У самых дверей нас ждёт Зверюга.
— Гриша, я боюсь, — встречает она меня.
— Всё будет хорошо, — успокаиваю её, а у самого зуб на зуб не попадает, хотя вроде и не холодно вовсе.
— Вы устали? — спрашивает Калерия Петровна. Крепко и благодарно сжимаю её руку.
Внутри выставочного зала — Тюбик. Как всегда в модном, посверкивающем костюме, в галстуке, обсыпанном блёстками. А лица нет… без маски самодовольства и уверенности в себе свиное рыло!
— Я ничего не понимаю, прямо столпотворение. Твоя работа?
— Что вы, Валентин Аскольдович, разве вы меня не знаете?! Соню и лежебоку? Ленив я, батюшка, ленив, а потом, где бы я раздобыл столько людей?! Разве что на футбольном мачте, но лица вроде не те.
Вокруг меня мои родные люди: братья и сёстры, матери и отцы, деды и бабки. Я с ними связан теперь намертво, мы — из одной грибницы.
Усаживаю Калерию Петровну в коляску, препоручаю Сан Санычу, на прощание шепчу «не волнуйтесь» и спешу в зал.
— Кто это? — спрашивает Тюбик.
Но я лишь пожимаю плечами — разве могу объяснить Тюбику, кто такая Калерия Петровна? Для Тюбика всего лишь жалкая учительница музыки…
На подгибающихся ногах вместе с толпой двигаюсь к залу. Странно ведут себя люди: идут, как в свой собственный дом.
Нужно было бы сказать несколько слов, открыть выставку, но Тюбик исчез и не спешит выполнить свой долг. А у меня сухо в глотке, как в полдневной пустыне: не выжму из себя ни слова.
Но, может быть, слов и не нужно.
Перед входом в зал — живая Тоша. Она вернулась к нам, вечная теперь. Но вовсе не так она беззащитна и беспомощна, какой казалась мне когда-то, она сильнее меня и сильнее Сан Саныча: она сумела стать свободной.
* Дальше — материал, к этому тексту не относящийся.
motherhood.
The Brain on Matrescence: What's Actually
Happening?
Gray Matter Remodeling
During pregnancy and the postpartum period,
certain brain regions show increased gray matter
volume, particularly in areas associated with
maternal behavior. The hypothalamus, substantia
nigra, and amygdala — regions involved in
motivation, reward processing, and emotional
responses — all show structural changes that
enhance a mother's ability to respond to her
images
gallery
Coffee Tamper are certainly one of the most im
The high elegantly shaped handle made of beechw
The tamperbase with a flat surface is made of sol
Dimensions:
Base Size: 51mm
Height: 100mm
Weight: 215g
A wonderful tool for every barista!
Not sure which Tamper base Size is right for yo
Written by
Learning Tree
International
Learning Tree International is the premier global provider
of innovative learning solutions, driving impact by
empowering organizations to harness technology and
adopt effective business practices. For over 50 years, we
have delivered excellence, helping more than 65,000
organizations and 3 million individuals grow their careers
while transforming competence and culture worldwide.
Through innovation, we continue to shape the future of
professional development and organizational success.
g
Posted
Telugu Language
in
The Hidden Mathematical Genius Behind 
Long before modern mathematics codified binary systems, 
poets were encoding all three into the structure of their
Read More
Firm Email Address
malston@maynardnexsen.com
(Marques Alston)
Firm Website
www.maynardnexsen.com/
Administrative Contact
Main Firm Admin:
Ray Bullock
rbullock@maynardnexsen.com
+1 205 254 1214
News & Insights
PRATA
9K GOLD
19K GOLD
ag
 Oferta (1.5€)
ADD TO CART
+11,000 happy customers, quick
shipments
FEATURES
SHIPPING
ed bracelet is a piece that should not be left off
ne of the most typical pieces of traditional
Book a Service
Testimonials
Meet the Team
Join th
Смотрю ей в глаза и робею: неужели это та женщина, которую много лет подряд я трепетно любил и с которой был близок, которая покорно приняла моё предательство?! Сейчас сверху она отпускает мне мои грехи.
Крупными красивыми буквами выписаны имя и фамилия — это Сан Саныч превзошёл сам себя. Впервые осознаю: у неё есть фамилия, и фамилия эта простая, как земля, породившая её, — Иванова.
— Не узнаёшь?!
Нехотя отрываюсь от Тоши.
Толстая женщина в распахнутом пальто. Пёстрая кофта, вызывающе обтягивающая грудь, пёстрая юбка, обтягивающая живот, густо крашенные ресницы, подведённые веки. Что-то издалека знакомое чудится мне в этой женщине, но я никак не могу вспомнить.
— Прости меня, Гриша, я ненавидела её. Ведь это она отняла у меня тебя. Всю жизнь я люблю только тебя.
Муська?!
И эта женщина, олицетворяющая собой животное начало, могла бы стать моей женой?! Я засмеялся.
— Зря ты её ненавидела, Муська, — сказал я, ничуть не обижаясь. — Если бы я не женился на ней, я женился бы на Золотой Рыбке. Только.